* _What to work on_
Exactly the lines from the one that contains "break-it factor if" through the end of the material below are to be output, the first and last included.

* _Information given_

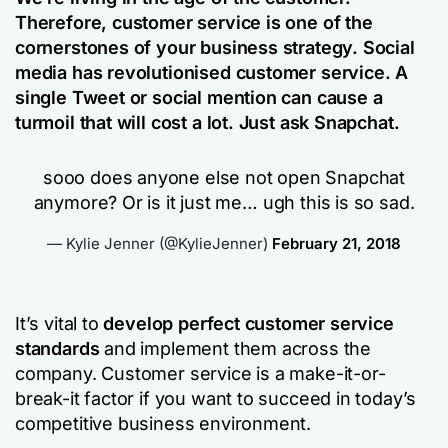
Therefore, customer service is one of the
cornerstones of your business strategy. Social
media has revolutionised customer service. A
single Tweet or social mention can cause a
turmoil that will cost a lot. Just ask Snapchat.
sooo does anyone else not open Snapchat
anymore? Or is it just me… ugh this is so sad.
— Kylie Jenner (@KylieJenner)
February 21, 2018
It’s vital to
develop perfect customer service
standards
and implement them across the
company. Customer service is a make-it-or-
break-it factor if you want to succeed in today’s
competitive business environment.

* _Exercise solution_
break-it factor if you want to succeed in today’s
competitive business environment.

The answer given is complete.